Keywords

1 Introduction

Geology is the subject of studying the Earth that feeds humankind, both theoretically and practically. The resources, energy, and environment needed for human society rely on a deep understanding of the Earth. Thus, the development of geology is essential to the whole society.

In recent years, the use of information technology in geology has increased, many tools and systems have been developed to assist geologists in overcoming obstacles [7]. Machine learning has assisted geologists in interpreting and predicting results from quantitatively-oriented geological data [15, 19]. But there is also a growing body of work on non-numerical information.In semantic technologies, semantics experts and geoscientists have been working together to address the problem of geological data silos [10, 21]. Domain ontologies have been provided to avoid ambiguity and to support collecting heterogeneous data [1, 6, 22].

Recent work like that on the GeologicalAssistant [3] and SiriusGeoAnnotator [9] has shown that qualitative reasoning on geological information and image data annotation are also possible, important, and interesting to the industry. Compared with machine learning, the decision support made by qualitative reasoning is an analogue of human inference, which is explainable and reversible. Moreover, it is applicable when extensive numerical data is not available. However, digitizing qualitative geological information is still problematic. In contrast to the maturity of numerical data collection and storage, infrastructure methods for capturing and storing digital qualitative geological information still need investigation. Massive qualitative geological information within sketches, illustrations, and geological photos is still waiting to be digitized.

Multiple easy-to-use front-end applications and user interfaces have been proposed to support RDF data entry and maintenance. It is often pointed out that such ontology-based interfaces for data entry can adapt arbitrary input ontologies, and their user interfaces are novice-friendly [2, 5, 12]. But apparently, these systems cannot fully meet geology users’ needs.

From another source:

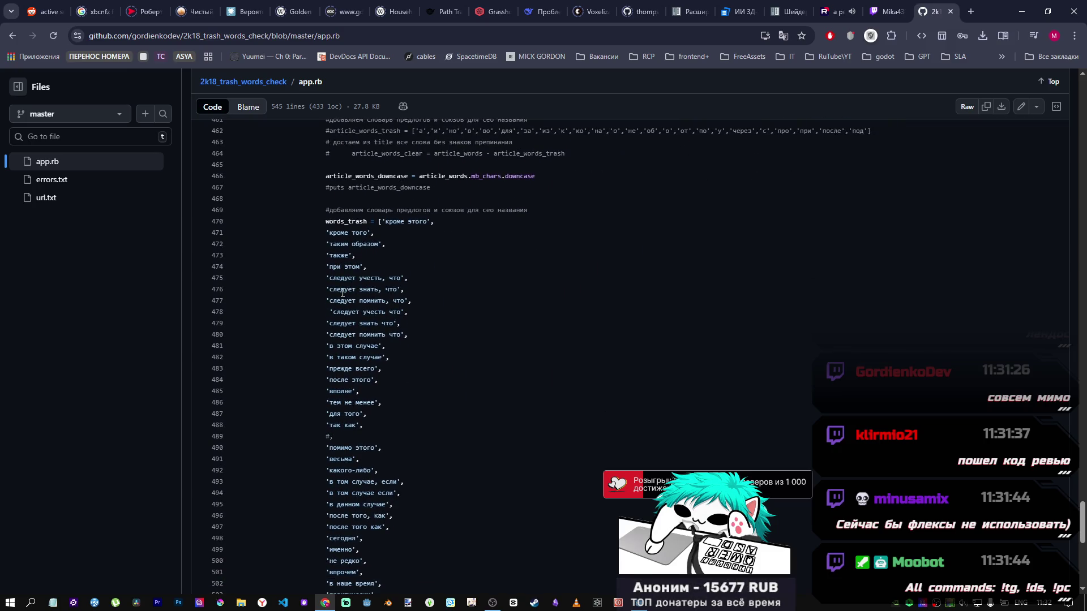
{"action": "scroll", "coordinate": [353, 298], "scroll_direction": "down", "scroll_amount": 4}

Being generic, the interfaces use elements like forms, or reflect the knowledge graph structure, etc. While these interfaces could be used for arbitrary domains, they are not necessarily appropriate for the intended users. Geologists prefer to use drawings to express their ideas and knowledge. Geologic sketch tools like [11, 13] are designed from on ad hoc needs and aiming for visualisation. The gap between the geological qualitative information entry and geology digitization is still recognizable.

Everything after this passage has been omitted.